Each line from the first down to the one containing "ฟัน ทำฟัน.com — บริการคลินิกทันตกรรมครบวงจรในกรุงเทพ–" should be returned exactly as it appears below.

--- INPUT ---

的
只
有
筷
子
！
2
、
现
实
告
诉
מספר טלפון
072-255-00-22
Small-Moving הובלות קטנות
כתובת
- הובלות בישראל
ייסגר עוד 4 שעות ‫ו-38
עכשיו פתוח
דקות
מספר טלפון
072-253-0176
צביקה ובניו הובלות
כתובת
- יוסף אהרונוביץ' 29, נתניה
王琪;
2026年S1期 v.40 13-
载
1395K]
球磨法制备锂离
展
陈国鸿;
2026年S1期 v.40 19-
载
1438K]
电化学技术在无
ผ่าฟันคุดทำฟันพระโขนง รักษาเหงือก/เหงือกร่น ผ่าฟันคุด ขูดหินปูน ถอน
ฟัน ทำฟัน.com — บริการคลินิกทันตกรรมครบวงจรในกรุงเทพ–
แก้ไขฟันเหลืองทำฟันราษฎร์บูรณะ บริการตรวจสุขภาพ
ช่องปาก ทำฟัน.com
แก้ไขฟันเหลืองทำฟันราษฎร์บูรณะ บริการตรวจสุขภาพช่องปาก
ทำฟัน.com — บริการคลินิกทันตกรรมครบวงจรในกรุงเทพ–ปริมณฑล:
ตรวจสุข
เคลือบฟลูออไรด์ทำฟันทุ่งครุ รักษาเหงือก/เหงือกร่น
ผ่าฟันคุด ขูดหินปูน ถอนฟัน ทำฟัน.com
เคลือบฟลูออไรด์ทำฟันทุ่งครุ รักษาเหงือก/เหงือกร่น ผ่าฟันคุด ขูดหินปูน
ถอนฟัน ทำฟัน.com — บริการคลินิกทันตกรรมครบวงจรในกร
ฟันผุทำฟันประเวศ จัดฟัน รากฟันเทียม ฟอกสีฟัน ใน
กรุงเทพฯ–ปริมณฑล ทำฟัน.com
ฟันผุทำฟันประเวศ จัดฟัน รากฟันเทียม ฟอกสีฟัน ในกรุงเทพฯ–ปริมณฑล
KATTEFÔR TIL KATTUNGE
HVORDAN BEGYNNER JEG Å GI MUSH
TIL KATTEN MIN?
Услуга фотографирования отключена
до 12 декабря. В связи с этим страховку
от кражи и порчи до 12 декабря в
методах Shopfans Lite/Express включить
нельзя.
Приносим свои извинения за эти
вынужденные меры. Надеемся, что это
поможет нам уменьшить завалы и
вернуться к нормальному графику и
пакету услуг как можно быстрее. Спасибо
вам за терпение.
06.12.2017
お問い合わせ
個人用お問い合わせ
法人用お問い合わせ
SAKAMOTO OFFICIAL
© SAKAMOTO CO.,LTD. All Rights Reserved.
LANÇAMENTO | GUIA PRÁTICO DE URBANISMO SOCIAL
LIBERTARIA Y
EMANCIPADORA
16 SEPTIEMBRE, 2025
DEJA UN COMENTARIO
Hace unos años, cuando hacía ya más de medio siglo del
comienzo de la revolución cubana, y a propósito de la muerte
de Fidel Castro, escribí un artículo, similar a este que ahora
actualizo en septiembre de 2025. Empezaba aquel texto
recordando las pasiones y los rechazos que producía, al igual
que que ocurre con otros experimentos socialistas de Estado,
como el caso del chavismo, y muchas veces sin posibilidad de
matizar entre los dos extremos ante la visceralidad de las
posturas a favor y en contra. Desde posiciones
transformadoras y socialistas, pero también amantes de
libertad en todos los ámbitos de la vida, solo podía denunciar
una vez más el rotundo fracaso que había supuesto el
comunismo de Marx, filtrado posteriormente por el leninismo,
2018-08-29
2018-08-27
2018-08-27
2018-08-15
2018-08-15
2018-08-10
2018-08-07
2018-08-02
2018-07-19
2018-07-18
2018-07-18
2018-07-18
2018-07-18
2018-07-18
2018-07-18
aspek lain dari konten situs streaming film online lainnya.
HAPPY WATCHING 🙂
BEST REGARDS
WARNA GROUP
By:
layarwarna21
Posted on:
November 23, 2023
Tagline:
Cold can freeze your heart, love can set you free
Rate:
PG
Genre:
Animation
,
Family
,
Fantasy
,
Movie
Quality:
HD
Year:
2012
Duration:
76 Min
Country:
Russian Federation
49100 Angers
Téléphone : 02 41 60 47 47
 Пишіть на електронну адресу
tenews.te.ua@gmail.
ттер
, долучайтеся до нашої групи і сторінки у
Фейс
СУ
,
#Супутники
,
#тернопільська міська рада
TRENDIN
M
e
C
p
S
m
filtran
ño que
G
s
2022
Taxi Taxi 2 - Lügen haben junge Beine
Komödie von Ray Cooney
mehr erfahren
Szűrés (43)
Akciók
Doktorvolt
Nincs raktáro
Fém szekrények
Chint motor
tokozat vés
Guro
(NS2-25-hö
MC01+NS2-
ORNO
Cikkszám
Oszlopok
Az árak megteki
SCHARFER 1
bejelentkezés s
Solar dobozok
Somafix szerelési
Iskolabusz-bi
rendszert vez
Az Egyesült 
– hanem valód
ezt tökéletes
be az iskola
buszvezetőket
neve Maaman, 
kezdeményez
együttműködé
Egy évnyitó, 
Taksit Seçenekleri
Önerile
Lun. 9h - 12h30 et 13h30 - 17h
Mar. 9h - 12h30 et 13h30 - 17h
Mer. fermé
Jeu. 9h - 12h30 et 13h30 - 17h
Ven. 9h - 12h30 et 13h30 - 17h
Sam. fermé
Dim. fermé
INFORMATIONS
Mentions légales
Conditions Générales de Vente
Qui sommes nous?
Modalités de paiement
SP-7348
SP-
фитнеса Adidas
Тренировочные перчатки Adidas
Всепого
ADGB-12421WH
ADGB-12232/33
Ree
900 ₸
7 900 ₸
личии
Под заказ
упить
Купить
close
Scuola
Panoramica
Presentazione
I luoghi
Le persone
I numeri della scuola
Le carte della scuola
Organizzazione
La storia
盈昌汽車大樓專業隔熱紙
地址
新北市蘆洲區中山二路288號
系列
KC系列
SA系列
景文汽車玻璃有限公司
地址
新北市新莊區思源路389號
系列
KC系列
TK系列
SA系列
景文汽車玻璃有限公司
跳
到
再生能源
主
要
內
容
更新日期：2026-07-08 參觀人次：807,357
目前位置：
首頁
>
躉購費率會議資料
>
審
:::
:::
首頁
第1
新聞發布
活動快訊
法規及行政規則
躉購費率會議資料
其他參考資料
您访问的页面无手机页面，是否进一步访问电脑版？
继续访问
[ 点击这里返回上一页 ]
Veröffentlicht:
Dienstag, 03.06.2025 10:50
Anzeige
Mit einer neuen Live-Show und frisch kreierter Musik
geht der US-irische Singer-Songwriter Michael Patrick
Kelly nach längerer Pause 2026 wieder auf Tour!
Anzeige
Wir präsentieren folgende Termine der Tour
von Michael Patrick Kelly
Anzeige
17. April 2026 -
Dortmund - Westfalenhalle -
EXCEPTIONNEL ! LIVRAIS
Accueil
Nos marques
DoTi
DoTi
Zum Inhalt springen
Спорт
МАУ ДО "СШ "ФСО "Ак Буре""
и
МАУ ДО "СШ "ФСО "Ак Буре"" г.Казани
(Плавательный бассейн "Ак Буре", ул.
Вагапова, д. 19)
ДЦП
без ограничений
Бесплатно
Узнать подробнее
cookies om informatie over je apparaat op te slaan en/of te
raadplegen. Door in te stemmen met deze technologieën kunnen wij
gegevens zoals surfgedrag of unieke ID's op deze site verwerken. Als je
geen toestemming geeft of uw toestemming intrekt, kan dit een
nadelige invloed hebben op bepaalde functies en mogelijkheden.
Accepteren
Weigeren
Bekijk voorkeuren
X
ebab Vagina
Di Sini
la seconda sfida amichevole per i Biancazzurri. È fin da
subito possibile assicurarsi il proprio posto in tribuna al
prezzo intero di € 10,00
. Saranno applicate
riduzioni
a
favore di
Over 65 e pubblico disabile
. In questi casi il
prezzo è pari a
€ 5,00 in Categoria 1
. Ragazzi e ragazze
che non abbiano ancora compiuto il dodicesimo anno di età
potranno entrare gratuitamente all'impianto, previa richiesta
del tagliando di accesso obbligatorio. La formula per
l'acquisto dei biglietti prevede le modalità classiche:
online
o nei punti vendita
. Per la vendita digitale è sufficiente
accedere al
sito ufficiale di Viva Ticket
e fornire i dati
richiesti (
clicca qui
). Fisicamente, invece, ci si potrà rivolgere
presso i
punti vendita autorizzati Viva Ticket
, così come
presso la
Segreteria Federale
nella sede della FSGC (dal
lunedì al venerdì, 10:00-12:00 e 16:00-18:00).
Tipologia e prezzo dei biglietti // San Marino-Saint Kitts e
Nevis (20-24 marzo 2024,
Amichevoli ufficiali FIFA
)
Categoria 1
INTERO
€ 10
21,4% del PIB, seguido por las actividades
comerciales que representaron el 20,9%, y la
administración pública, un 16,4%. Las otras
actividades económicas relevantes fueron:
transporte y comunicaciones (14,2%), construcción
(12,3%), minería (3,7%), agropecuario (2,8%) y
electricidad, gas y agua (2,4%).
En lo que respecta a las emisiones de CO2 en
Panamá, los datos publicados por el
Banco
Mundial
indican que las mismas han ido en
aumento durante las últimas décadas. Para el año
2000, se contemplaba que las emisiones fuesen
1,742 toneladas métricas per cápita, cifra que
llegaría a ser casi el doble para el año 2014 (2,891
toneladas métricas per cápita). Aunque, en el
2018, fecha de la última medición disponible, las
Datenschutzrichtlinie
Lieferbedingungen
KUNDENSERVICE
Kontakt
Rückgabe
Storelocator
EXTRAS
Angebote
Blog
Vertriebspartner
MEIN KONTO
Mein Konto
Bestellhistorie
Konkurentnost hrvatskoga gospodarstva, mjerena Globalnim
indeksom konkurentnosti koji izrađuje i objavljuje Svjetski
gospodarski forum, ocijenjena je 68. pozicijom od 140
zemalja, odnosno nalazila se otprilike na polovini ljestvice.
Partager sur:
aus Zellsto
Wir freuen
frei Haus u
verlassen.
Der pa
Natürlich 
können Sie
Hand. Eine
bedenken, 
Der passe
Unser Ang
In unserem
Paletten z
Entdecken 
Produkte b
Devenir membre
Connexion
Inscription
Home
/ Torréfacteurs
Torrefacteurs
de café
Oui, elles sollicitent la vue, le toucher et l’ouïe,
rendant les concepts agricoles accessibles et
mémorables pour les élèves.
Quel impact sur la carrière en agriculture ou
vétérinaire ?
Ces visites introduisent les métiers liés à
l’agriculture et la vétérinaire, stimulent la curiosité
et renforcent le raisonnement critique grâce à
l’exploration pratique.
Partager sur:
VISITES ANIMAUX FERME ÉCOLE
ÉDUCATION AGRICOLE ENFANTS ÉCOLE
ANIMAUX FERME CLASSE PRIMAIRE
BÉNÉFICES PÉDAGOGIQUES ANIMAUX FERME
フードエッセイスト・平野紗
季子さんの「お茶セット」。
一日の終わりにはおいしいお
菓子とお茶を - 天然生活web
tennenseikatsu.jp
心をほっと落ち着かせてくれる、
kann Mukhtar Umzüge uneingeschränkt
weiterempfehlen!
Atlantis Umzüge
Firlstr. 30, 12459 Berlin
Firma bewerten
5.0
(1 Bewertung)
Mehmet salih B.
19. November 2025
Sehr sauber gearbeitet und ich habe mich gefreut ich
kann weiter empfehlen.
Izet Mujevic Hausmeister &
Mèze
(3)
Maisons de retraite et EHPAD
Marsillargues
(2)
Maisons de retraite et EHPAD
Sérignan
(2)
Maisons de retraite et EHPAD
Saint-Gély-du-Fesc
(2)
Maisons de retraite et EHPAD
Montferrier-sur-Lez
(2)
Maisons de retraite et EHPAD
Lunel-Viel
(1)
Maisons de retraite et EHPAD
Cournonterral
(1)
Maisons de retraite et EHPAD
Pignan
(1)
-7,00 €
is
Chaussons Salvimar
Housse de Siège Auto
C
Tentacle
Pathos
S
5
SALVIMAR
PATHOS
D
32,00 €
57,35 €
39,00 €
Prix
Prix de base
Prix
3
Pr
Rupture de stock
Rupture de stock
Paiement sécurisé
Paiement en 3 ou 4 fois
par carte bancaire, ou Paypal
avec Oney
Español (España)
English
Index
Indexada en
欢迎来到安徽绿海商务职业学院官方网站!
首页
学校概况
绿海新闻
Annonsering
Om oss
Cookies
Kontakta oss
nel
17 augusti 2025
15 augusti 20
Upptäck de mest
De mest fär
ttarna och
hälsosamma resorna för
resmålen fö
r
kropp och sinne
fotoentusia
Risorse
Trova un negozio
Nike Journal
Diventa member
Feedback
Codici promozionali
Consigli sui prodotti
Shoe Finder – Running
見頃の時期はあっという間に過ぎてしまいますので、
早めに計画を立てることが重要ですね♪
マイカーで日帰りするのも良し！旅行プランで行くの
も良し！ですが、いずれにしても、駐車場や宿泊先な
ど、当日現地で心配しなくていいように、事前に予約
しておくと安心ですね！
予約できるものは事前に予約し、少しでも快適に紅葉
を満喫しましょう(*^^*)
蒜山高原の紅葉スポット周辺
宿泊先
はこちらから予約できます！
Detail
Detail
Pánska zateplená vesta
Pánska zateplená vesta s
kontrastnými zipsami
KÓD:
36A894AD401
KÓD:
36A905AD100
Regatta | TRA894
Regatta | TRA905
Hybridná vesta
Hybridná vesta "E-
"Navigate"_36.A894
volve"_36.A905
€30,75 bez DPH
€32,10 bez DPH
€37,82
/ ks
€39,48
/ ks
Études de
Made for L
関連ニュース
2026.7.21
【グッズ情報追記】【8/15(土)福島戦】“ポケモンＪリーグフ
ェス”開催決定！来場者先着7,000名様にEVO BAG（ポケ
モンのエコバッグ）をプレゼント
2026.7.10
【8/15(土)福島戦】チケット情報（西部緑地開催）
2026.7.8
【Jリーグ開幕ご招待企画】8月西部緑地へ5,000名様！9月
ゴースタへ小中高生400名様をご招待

---

| ANSWER AREA |
的
只
有
筷
子
！
2
、
现
实
告
诉
מספר טלפון
072-255-00-22
Small-Moving הובלות קטנות
כתובת
- הובלות בישראל
ייסגר עוד 4 שעות ‫ו-38
עכשיו פתוח
דקות
מספר טלפון
072-253-0176
צביקה ובניו הובלות
כתובת
- יוסף אהרונוביץ' 29, נתניה
王琪;
2026年S1期 v.40 13-
载
1395K]
球磨法制备锂离
展
陈国鸿;
2026年S1期 v.40 19-
载
1438K]
电化学技术在无
ผ่าฟันคุดทำฟันพระโขนง รักษาเหงือก/เหงือกร่น ผ่าฟันคุด ขูดหินปูน ถอน
ฟัน ทำฟัน.com — บริการคลินิกทันตกรรมครบวงจรในกรุงเทพ–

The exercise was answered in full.